Resolved that the Se——te do not possess evidence sufficient to convince them that it will be for the interest of the U.S. to appoint M——rs Pleny to reside permanently at Foreign Courts.

Mr. B. I have submitted to the amendmt, but doubt its attaining the object. Whether this species of arrangement can obtain the necessary information, is doubtful. We can establish such as is suited to our governmt, it is wrong in us to entail on our governmt an unnecessary expence. This will not banish intercourse between us and foreign Nations. We should not inconsiderately involve ourselves, this is the time to determine whether we should send M——rs for special occasions or to reside permanently.

Mr. Str. This motion will convey this idea, that it is not necessary to have M——rs fixed permanently, yet that occasions may arise when it may be necessary to send them. I have no doubt the P——may have done for the best in his opinion, and will be willing to State such circumstances as occurred to him for our information. I have not information enough to guide me, I want that information. How am I to get it, the P——at an early period suggested to us the propriety in difficulties such as the present to apply to him for information.

Mr. Iz. I agree with the Gentn from Massa. He has sd and justly, that the P——has warranted us in making these enquiries. We have some important information, the letters last session from the P——of G. M——s transactions at the Court of L——is such. If it is the opinion of the S——that they have not the necessary informatn let the motion be committed.

After farther debate the nomination and the two propositions were committed to a Committee of five.

Copy, in GW’s writing, DLC:GW.

Benjamin Hawkins wrote to Thomas Jefferson on 3 Jan. 1792, transmitting “the notes I informed you I had taken of the recent debate in the Senate. When you have read them I request that they may be returned; yet, if you judge proper, you may previously show them to the President” (Jefferson Papers description begins Julian P. Boyd et al., eds. The Papers of Thomas Jefferson. 41 vols. to date. Princeton, N.J., 1950–. description ends , 23:10–11). Jefferson apparently gave the notes to GW, who personally copied them, which probably provided him with the most detailed account of the Senate debate of 29–30 Dec. 1791 he had seen.

2The act appropriating $40,000 for the support of the diplomatic service was the Foreign Intercourse Act of 1 July 1790 (DHFC, description begins Linda Grant De Pauw et al., eds. Documentary History of the First Federal Congress of the United States of America, March 4, 1789-March 3, 1791. 20 vols. to date. Baltimore, 1972–. description ends 4:702–7).
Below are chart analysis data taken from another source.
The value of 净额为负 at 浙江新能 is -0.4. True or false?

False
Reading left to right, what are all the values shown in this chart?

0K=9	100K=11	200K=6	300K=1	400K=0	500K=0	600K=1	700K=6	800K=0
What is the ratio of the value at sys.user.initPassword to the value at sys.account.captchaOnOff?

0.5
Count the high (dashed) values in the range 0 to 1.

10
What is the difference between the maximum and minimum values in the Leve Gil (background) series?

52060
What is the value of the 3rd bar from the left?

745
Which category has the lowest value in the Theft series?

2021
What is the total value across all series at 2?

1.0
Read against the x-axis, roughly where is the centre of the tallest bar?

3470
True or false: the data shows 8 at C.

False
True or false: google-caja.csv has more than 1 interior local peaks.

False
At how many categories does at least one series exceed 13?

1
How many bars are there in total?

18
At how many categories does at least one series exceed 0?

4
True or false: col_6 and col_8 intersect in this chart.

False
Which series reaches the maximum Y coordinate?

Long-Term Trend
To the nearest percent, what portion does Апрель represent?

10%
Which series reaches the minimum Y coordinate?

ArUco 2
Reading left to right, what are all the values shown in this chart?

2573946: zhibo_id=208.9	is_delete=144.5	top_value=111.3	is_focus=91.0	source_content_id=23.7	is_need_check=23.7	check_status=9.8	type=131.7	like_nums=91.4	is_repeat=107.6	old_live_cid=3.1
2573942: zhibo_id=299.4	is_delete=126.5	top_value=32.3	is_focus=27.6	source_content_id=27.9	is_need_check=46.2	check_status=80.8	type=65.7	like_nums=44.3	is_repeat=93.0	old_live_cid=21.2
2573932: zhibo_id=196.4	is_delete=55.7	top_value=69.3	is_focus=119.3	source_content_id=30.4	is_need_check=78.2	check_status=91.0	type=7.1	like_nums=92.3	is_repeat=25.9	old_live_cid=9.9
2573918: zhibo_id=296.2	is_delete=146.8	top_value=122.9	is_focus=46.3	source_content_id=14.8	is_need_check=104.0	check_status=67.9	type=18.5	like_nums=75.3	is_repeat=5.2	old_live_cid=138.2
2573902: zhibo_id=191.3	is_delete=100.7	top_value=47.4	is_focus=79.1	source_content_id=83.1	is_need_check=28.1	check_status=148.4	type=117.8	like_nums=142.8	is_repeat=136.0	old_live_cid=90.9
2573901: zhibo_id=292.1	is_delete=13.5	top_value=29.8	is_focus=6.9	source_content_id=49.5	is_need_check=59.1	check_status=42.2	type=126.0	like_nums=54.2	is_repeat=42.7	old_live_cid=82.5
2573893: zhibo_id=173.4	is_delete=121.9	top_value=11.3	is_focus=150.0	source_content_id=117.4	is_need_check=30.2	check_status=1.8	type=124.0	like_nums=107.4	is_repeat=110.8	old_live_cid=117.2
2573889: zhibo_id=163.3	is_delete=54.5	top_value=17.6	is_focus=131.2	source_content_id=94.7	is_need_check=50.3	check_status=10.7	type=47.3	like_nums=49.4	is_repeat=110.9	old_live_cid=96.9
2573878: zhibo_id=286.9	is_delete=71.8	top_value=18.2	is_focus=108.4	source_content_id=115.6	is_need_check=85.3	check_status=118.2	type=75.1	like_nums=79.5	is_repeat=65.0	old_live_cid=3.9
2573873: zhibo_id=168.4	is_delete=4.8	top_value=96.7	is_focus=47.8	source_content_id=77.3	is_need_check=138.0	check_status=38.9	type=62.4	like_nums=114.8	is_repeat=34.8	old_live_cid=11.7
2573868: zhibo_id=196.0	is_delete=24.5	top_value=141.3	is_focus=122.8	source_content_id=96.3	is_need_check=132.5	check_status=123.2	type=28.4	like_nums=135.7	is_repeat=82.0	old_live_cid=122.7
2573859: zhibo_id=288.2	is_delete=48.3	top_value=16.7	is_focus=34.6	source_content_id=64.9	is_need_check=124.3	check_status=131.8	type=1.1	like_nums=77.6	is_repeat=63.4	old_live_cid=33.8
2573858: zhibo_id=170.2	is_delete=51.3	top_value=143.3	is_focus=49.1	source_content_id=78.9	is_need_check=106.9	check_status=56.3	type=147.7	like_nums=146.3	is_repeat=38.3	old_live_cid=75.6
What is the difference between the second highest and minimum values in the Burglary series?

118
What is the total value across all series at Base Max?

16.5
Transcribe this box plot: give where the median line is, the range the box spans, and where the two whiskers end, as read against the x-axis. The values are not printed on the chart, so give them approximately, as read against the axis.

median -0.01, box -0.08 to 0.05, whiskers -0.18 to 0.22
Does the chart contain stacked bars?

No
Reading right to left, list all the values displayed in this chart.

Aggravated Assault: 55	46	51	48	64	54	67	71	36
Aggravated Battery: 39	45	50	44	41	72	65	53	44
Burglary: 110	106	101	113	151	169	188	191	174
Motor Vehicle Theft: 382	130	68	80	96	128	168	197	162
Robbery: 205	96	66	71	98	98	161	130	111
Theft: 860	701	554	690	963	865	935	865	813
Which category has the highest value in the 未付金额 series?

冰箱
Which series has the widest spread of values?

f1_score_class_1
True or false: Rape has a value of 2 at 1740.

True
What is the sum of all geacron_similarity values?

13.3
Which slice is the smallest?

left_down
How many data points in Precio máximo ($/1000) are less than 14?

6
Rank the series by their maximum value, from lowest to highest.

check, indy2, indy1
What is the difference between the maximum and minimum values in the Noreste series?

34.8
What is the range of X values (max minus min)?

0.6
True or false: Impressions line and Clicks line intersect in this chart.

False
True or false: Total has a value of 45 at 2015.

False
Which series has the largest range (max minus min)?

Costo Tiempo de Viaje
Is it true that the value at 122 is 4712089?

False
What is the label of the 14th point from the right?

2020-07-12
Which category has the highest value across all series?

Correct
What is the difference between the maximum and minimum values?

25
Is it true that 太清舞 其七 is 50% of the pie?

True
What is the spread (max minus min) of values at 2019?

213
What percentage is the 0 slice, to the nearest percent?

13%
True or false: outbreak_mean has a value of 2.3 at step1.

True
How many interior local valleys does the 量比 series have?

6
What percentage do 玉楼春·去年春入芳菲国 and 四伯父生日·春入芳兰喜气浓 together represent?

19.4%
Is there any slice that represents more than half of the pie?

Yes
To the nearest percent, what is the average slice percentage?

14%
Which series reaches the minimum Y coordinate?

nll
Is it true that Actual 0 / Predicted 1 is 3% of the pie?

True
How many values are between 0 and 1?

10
3The Senate committee assigned to confer with GW on the subject of communications between the Senate and the president reported on 21 Aug. 1789 that GW had suggested that “in the appointment of foreign Ministers it may be proper that the President should consult the Senate in person, not only respecting the nomination, but the quality of the Officer to be appointed.” On this point the committee report deviated from GW’s retained notes on the meetings, which state that it would be “improper” for him to support a nomination by argument, since “the President has a right to nominate without assigning reasons,” and “so has the Senate a right to dissent without giving theirs” (Conference with a Committee of the U.S. Senate, 8 Aug. 1789, source note).